An expression tree, which was introduced along with Linq, allows for translating executable code into data allowing us to modify the code before executing it... To be honest, that doesn't sound all that useful but it means that we can do things like this:

   1: X=>X.PropertyName

And the property's information (such as name, type, etc.) would be available to us. And that's what we need, so that's what we're using. So how do we use the ClassMapping class?
   1: public class MyClassMap : ClassMapping<MyClass>
   2: {
   3:     public MyClassMap()
   4:     {
   5:         ID(x => x.ID);
   6:         Reference(x => x.TestProperty);
   7:     }
   8: }
  10: public class MyClass
  11: {
  12:     public MyClass()
  13:     {
  14:     }
  16:     public virtual int ID { get; set; }
  18:     public virtual string TestProperty { get; set; }
  19: }

The code above will look familiar to you if you've used Fluent NHibernate (I'm using their technique for defining the mappings). But the business object is MyClass. MyClassMap is the mapping class and inherits from ClassMapping. The reason we made ClassMapping generic was so we could do this. You'll notice that both the ID and Reference functions take in T type as the first portion. This allows us to define an object of the type that we define (in the example above, MyClass), and call its properties (which will end up in the body portion of the expression and we can get our information from there).

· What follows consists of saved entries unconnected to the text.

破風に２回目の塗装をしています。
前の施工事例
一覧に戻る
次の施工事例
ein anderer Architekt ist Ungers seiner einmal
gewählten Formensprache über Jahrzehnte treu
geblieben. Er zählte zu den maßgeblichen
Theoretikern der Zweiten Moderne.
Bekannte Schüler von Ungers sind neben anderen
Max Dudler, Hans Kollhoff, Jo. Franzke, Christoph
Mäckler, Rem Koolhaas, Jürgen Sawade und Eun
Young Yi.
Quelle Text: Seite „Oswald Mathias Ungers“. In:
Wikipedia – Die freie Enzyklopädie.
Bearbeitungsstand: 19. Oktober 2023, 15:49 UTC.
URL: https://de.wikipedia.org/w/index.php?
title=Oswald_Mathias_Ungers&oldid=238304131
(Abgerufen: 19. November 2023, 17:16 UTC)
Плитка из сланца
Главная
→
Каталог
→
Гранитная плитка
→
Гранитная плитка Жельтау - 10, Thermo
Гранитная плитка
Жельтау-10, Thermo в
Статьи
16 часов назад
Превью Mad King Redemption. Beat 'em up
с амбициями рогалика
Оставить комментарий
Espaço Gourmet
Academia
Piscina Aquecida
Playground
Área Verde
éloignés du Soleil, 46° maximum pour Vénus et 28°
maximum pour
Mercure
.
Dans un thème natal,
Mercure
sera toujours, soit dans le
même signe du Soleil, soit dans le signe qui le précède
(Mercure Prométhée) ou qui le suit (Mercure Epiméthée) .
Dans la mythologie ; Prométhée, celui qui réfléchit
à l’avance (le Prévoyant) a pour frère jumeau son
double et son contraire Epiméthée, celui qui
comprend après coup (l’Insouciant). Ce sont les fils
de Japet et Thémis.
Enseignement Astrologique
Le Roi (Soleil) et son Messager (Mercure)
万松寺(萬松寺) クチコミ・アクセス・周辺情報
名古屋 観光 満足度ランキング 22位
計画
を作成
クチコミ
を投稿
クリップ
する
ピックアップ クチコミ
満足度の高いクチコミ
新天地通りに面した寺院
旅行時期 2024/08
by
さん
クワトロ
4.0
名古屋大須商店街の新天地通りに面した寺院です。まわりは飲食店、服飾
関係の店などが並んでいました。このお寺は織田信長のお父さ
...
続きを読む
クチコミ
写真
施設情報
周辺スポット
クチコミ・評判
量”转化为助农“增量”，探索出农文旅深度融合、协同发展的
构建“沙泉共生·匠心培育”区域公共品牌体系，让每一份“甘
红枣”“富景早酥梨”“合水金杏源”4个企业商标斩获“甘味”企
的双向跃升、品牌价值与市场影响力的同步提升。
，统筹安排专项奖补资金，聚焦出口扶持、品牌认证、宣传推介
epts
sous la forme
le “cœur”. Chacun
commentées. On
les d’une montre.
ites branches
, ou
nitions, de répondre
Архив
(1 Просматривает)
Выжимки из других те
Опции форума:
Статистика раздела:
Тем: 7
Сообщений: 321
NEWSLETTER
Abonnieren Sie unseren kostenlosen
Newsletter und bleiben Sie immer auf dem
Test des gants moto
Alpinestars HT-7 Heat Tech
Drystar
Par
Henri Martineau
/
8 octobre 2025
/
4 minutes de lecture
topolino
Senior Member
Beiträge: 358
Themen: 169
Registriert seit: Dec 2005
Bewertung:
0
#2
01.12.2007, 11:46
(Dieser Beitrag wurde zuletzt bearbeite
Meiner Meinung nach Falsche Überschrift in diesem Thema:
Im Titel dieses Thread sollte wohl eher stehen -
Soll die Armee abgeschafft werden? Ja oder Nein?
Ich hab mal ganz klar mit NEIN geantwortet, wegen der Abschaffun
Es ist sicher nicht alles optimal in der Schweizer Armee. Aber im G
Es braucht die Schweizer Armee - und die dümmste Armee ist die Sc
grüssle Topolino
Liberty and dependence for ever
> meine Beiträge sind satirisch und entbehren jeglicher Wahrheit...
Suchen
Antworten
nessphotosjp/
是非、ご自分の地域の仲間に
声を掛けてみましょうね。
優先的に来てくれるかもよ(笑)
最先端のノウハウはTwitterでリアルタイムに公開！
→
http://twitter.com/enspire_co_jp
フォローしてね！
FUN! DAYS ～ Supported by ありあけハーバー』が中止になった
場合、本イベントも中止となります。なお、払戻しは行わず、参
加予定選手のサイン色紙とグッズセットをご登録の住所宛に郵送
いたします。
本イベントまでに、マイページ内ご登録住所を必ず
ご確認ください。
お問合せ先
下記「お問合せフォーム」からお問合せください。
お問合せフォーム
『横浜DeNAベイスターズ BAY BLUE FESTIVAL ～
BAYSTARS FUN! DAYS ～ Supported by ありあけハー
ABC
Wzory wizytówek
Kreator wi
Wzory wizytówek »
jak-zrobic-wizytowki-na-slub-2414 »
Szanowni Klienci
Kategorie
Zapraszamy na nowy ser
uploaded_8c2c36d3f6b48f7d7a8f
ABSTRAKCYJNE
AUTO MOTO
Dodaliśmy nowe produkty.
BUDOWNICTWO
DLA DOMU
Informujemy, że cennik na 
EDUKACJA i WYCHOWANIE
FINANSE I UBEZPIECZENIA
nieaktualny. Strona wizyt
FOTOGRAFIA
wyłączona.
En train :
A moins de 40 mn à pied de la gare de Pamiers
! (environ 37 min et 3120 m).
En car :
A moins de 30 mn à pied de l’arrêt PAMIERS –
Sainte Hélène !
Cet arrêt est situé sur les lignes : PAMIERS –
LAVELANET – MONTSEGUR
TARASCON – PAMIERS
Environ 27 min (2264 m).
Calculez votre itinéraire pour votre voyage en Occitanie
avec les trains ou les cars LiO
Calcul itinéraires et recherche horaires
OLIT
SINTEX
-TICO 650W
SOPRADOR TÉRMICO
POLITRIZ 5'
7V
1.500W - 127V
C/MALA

So we have our very basic mapping, we have classes to pull and hold the information that we need so now we just need something to find all of our mappings.
   1: internal class ClassManager
   2: {
   3:     #region Constructor
   5:     public ClassManager(Assembly Assembly)
   6:     {
   7:         LoadClasses(Assembly);
   8:     }
  10:     #endregion
  12:     #region Private Functions
  14:     private void LoadClasses(Assembly BusinessObjectsAssembly)
  15:     {
  16:         Type[] Types=BusinessObjectsAssembly.GetTypes();
  17:         foreach (Type TempType in Types)
  18:         {
  19:             Type BaseType = TempType.BaseType;
  20:             if (BaseType != null && BaseType.FullName.StartsWith("ClassMapping"))
  21:             {
  22:                 Classes.Add(BaseType.GetGenericArguments()[0], new Class(TempType));
  23:             }
  24:         }
  25:     }
  27:     #endregion
  29:     #region Private Variables
  31:     private Dictionary<Type, Class> Classes = new Dictionary<Type, Class>();
  33:     #endregion
  34: }
  36: internal class Class
  37: {
  39:     public Class(Type ClassMapping)
  40:     {
  41:         IAttributeMap Item = (IAttributeMap)Activator.CreateInstance(ClassMapping);
  42:         foreach (Attribute Property in Item.Properties)
  43:         {
  44:             //Here is where we'll add our property overridding at a later time
  45:         }
  46:     }
  47: }

So there you go. Our ClassManager class uses reflection to find all classes that inherit from the ClassMapping class. In turn it creates a Class object (which will later override various properties and be used to create a derived type that we will use to actually store/load the information from the database). The Class object then creates an instance of the class mapping and can then get the information from it about the various properties.

So there's the beginning of my ORM. I'm certain that flaws will be found and things will change but this is what I have at the moment (actually I'm a bit further than this, but this is what I'm going to share for now). So take a look, leave feedback, and happy coding.


July 02, 2010 5:51 AM

I like your article as I complete reading the first article. I am going to learn ORM. You have done a very nice job. Thank you very much for the efforts you have done and share with us.